Not that it matters, however, since Santa, as a result of accelerating from a dead stop to 1046km/second in .001 seconds, would be subjected to acceleration forces of 17,000 g's. A 100kg Santa (which seems ludicrously slim) would be pinned to the back of the sleigh by 1,961,370kg of force, instantly crushing his bones and organs and reducing him to a blob of pink goo.

Therefore, if Santa did exist, he's dead now.

Merry Christmas All! ... LOL

-- John (jh@NotReal.ca), December 23, 1999

Answers

John,

You did not factor in Santa's "Magic Dust". Did you miss the animated christmas cartoons this year?

-- BiGG (supersite@acronet.net), December 23, 1999.


Bravo, bravo. To the printer it goes.

If you don't mind me asking, are you the author or the cutter and paster?

Either way, Merry Christmas.

-- semper paratus (ho@ho.ho), December 23, 1999.
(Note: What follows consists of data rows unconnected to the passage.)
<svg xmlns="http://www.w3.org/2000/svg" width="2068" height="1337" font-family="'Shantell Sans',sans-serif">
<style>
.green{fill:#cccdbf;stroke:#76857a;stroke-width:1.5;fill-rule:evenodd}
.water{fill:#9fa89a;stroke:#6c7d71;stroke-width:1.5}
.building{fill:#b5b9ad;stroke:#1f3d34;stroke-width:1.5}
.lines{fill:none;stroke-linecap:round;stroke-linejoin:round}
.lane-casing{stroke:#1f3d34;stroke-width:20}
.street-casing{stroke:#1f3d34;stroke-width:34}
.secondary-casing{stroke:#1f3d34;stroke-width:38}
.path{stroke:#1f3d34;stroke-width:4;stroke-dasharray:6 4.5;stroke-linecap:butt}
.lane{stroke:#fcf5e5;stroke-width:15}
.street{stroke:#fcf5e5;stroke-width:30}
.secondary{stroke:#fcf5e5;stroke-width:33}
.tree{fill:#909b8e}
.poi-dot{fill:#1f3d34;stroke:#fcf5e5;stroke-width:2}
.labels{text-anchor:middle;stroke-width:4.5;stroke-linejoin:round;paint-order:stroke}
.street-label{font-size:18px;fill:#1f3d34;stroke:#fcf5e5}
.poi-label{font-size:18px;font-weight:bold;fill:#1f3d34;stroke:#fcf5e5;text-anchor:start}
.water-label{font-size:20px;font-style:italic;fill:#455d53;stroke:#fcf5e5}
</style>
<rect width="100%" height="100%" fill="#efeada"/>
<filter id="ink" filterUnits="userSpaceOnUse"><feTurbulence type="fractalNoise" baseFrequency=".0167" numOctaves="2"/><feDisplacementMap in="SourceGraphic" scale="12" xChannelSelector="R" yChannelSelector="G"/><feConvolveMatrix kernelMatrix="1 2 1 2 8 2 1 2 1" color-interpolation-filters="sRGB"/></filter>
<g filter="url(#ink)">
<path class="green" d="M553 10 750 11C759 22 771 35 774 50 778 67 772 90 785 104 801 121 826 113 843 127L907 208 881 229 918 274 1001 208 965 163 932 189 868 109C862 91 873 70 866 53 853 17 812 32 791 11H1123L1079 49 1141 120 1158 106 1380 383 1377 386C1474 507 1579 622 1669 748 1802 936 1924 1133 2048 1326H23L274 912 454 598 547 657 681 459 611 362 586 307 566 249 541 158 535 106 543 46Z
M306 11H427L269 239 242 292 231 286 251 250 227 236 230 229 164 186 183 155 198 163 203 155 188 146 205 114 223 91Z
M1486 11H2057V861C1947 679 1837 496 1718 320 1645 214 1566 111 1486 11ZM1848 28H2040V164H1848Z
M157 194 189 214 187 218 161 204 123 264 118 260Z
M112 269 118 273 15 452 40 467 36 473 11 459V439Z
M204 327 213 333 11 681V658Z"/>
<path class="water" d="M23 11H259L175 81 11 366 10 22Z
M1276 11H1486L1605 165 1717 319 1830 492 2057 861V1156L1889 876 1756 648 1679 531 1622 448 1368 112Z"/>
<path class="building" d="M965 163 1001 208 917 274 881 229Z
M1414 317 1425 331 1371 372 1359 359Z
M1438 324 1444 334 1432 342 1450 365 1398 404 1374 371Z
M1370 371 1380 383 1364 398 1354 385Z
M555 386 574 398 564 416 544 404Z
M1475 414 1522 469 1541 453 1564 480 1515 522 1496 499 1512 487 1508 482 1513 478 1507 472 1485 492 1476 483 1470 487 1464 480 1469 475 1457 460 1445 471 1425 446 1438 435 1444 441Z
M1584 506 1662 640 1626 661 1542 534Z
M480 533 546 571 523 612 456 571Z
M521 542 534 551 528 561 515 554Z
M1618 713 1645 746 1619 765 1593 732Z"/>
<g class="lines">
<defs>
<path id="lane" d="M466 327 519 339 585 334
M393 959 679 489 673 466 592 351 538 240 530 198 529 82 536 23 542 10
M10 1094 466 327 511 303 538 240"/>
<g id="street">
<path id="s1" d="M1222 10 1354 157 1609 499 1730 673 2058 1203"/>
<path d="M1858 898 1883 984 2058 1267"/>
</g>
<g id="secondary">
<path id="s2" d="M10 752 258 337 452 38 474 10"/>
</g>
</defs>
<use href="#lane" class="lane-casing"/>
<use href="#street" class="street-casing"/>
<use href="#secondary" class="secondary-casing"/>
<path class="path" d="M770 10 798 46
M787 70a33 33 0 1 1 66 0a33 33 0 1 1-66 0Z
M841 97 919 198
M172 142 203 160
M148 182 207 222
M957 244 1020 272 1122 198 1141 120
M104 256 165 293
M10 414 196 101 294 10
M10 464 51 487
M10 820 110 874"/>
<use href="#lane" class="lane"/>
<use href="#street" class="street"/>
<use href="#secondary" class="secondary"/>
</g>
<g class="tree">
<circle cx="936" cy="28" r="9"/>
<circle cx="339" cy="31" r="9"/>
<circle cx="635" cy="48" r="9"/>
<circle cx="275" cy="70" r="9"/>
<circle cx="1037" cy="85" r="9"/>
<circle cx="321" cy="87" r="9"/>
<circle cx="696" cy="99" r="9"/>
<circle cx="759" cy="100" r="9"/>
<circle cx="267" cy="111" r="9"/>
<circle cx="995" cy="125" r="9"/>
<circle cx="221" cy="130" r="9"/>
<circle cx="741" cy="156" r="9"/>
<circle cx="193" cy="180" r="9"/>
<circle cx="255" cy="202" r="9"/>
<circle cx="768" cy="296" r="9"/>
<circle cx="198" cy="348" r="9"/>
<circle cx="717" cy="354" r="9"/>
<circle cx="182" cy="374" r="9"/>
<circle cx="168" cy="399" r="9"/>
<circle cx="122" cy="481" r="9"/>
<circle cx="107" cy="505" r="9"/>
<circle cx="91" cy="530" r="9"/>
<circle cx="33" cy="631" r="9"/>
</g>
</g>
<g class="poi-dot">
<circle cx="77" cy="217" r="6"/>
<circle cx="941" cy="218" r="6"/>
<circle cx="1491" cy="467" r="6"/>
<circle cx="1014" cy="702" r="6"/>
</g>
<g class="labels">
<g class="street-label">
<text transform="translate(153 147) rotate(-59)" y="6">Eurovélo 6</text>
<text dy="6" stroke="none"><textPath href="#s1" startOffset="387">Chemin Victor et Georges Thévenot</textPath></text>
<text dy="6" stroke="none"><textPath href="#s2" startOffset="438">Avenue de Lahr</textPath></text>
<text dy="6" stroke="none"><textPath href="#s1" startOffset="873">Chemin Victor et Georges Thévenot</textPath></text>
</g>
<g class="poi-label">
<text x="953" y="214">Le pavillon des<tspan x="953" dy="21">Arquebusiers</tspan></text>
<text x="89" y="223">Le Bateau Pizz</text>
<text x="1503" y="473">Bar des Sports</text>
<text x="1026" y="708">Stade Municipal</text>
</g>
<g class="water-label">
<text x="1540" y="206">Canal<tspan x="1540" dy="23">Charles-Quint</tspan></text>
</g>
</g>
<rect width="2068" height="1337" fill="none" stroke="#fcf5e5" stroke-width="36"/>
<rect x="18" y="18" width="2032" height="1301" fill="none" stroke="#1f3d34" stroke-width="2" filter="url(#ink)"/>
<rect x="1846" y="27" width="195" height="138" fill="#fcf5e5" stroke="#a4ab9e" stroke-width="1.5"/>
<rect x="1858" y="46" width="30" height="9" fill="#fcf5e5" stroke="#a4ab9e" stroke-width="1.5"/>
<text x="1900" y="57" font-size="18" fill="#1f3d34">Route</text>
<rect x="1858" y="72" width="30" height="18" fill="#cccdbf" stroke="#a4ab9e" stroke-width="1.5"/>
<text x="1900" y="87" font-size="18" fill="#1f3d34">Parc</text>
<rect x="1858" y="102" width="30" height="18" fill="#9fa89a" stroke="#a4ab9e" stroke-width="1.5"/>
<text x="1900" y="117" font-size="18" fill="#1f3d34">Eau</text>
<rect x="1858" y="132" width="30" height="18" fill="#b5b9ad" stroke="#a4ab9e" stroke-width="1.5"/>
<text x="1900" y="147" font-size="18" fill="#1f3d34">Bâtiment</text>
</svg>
1) Your analysis missed the energy usage of such a mission. Reindeer are relatively inefficient in converting fodder to energy...the balance of the fodder passes through the reindeer. Therefore, we would be at least a meter deep in reindeer poop come Christmas morning! (Merry Christmas!!)

2) Exploration of the North Pole has not indicated a toy manufacturing plant and residence.

3) All of which means that Santa has no doubt updated his modus operendi and now operates out of a orbital manufacturing plant, and teleports the toys to the kids... (Beam 'em down, Scotty).

-- Mad Monk (madmonk@hawaiian.net), December 23, 1999.


John, et all, ROTFLMAO!!! Thanks, I NEEDED that!!!

-- Big Frown on (face@untilnow.com), December 23, 1999.

I am just a cut and paste kinda guy ... It was sent to me by my son, who works in a Canadian Government office where it was being passed around. Sorry, author unknown.